## PROBLEM DETAILS
Read through the records. Copy each line that has the word "created".

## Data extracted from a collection

↓

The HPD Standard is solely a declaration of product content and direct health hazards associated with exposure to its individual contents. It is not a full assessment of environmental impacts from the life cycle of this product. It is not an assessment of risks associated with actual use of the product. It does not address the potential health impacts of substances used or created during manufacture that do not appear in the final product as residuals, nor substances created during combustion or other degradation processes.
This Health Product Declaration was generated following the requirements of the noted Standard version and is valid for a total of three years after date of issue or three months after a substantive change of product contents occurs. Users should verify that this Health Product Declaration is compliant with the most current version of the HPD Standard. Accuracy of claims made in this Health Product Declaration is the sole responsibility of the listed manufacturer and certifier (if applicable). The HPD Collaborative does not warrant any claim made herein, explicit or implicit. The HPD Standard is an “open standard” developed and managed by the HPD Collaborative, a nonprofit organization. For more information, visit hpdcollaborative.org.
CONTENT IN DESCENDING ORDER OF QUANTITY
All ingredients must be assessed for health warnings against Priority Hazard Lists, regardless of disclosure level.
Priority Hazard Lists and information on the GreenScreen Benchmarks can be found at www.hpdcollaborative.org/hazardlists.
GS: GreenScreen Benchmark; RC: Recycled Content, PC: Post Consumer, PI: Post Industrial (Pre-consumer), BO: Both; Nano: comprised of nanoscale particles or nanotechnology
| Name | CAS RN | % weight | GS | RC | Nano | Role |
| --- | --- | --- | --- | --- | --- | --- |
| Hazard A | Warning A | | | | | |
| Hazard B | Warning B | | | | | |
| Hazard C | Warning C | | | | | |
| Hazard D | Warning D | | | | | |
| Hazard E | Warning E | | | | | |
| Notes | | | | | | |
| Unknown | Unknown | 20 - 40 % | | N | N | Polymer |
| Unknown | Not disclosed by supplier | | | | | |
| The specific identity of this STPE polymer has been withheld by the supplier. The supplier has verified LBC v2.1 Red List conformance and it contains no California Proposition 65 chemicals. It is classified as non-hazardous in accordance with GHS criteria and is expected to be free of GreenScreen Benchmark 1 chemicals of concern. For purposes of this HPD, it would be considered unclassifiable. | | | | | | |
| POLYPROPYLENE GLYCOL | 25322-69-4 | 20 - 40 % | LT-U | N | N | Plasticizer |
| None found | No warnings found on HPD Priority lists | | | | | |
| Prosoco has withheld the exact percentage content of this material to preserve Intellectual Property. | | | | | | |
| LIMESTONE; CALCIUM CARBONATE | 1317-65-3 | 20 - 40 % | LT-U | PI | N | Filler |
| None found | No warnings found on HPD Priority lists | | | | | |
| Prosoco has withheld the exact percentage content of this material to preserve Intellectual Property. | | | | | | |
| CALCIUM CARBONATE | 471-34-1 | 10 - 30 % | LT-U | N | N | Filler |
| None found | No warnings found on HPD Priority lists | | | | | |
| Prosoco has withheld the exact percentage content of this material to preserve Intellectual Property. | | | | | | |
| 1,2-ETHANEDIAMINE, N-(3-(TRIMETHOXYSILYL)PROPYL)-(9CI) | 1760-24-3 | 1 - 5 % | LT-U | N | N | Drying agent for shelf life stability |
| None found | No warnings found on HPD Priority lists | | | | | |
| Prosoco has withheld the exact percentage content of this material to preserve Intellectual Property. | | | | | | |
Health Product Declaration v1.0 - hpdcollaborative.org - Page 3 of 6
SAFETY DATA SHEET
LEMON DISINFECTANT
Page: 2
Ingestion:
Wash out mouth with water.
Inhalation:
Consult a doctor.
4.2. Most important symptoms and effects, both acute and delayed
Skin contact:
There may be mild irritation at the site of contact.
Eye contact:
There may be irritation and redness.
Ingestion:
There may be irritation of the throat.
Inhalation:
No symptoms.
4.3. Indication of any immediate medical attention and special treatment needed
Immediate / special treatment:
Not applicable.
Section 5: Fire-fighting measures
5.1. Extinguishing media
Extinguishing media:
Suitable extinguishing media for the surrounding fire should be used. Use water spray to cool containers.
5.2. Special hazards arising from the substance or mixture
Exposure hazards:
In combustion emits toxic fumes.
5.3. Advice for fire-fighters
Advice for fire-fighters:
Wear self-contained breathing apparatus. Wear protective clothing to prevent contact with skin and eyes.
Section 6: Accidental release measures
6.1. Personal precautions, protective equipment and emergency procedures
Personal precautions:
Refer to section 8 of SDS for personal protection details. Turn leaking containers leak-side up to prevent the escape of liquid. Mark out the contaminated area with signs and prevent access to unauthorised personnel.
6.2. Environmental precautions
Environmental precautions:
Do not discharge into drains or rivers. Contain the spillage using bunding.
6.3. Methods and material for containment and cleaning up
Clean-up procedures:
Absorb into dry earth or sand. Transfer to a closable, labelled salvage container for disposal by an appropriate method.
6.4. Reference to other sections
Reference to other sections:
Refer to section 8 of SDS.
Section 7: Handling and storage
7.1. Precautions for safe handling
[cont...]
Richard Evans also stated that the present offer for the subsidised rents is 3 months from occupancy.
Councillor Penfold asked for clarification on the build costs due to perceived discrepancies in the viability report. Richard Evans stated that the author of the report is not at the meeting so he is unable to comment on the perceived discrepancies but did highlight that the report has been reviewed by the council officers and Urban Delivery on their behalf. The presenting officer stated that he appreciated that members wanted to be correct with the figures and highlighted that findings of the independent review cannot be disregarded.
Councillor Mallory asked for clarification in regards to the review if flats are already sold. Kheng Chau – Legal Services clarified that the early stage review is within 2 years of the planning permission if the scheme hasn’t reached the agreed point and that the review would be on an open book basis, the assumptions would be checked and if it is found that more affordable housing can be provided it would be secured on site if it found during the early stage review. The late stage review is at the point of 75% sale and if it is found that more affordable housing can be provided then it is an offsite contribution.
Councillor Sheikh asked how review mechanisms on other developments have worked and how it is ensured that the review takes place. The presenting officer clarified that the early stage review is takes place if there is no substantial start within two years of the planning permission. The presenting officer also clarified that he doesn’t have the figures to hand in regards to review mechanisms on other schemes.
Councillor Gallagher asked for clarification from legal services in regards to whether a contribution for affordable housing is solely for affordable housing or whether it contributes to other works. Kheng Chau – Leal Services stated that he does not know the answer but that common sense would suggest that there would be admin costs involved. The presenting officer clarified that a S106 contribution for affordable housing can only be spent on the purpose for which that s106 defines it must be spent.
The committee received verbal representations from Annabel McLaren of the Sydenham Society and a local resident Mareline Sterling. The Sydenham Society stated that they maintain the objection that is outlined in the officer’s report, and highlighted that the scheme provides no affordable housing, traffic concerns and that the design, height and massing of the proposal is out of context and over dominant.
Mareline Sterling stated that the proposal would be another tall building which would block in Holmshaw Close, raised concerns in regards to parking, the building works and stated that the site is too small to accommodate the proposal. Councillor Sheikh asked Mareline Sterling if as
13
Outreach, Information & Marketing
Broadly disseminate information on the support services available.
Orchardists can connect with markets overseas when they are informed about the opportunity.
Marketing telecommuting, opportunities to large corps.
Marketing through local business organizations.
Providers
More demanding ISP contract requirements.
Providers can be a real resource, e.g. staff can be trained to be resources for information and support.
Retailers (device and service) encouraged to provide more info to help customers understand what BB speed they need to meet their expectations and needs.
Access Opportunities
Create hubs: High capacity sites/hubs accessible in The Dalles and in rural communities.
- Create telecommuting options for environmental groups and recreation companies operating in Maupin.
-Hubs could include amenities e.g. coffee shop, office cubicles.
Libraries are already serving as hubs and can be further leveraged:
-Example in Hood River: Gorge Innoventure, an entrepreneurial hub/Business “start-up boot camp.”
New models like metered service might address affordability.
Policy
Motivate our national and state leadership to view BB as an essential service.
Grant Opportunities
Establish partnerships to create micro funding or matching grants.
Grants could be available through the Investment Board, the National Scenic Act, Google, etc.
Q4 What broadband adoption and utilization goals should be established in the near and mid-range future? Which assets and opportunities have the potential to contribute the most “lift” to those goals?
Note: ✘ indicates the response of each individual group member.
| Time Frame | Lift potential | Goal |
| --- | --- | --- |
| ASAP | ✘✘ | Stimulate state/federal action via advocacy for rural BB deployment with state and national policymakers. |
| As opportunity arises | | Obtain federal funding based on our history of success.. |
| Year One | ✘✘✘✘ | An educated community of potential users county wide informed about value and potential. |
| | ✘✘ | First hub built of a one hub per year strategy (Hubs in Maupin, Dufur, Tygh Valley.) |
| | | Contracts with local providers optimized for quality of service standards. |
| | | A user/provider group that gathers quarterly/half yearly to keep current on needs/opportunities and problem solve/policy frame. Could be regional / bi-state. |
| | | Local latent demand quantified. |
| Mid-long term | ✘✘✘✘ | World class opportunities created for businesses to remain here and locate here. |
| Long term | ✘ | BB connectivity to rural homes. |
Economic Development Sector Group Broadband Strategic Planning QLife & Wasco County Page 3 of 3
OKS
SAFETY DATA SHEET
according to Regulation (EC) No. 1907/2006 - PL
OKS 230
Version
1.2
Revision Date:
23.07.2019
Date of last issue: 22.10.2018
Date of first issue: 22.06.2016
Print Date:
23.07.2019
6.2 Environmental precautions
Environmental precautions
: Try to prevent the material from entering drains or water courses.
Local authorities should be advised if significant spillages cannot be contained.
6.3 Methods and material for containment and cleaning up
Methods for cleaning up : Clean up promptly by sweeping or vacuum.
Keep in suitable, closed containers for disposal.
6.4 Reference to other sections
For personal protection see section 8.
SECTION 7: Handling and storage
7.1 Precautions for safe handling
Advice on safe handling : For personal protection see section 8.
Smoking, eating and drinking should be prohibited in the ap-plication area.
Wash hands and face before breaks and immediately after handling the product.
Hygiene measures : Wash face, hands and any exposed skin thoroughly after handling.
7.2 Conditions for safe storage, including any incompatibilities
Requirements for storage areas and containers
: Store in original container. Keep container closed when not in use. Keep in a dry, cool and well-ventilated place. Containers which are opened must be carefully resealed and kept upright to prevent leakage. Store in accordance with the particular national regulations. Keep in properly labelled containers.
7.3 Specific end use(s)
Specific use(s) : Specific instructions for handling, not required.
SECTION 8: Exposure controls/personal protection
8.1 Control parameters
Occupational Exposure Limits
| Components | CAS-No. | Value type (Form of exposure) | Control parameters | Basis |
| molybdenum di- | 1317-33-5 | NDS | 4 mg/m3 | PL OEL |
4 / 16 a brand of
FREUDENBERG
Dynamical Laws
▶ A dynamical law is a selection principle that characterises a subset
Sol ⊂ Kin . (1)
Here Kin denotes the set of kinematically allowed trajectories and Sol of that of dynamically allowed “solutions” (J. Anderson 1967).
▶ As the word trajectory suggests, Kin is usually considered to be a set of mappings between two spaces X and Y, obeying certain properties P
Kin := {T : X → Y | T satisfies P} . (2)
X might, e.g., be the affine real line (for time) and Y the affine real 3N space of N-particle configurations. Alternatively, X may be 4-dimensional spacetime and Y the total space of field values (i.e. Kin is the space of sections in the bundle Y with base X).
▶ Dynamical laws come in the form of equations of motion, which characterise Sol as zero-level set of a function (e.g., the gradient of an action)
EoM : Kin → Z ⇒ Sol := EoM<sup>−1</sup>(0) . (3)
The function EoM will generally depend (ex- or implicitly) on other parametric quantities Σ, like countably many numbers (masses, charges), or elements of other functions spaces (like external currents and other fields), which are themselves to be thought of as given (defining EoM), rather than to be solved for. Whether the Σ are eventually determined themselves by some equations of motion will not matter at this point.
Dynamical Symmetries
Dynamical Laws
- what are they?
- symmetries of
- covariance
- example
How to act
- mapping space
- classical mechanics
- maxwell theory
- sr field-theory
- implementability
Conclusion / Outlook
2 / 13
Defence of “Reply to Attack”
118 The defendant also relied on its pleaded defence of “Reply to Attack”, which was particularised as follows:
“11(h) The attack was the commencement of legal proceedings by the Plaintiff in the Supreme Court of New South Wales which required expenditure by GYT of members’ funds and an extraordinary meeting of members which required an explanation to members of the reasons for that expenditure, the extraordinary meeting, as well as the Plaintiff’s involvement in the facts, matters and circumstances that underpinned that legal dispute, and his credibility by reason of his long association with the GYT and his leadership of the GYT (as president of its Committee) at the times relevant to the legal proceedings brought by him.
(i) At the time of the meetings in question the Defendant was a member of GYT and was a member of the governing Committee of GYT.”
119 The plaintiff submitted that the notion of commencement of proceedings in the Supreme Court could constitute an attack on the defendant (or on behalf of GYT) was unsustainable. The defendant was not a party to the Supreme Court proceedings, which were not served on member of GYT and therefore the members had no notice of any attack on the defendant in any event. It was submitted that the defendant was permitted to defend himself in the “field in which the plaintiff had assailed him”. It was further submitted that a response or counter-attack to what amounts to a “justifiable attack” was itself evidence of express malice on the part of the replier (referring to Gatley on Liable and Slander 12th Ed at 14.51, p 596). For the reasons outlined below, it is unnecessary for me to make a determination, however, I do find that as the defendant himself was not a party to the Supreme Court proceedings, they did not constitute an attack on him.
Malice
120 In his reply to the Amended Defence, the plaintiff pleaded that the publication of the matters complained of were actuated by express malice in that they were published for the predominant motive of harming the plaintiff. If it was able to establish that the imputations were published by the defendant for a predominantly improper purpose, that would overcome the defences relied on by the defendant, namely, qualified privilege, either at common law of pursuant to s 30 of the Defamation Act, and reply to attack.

↑

## SOLVED PROBLEM
The HPD Standard is solely a declaration of product content and direct health hazards associated with exposure to its individual contents. It is not a full assessment of environmental impacts from the life cycle of this product. It is not an assessment of risks associated with actual use of the product. It does not address the potential health impacts of substances used or created during manufacture that do not appear in the final product as residuals, nor substances created during combustion or other degradation processes.
| Mid-long term | ✘✘✘✘ | World class opportunities created for businesses to remain here and locate here. |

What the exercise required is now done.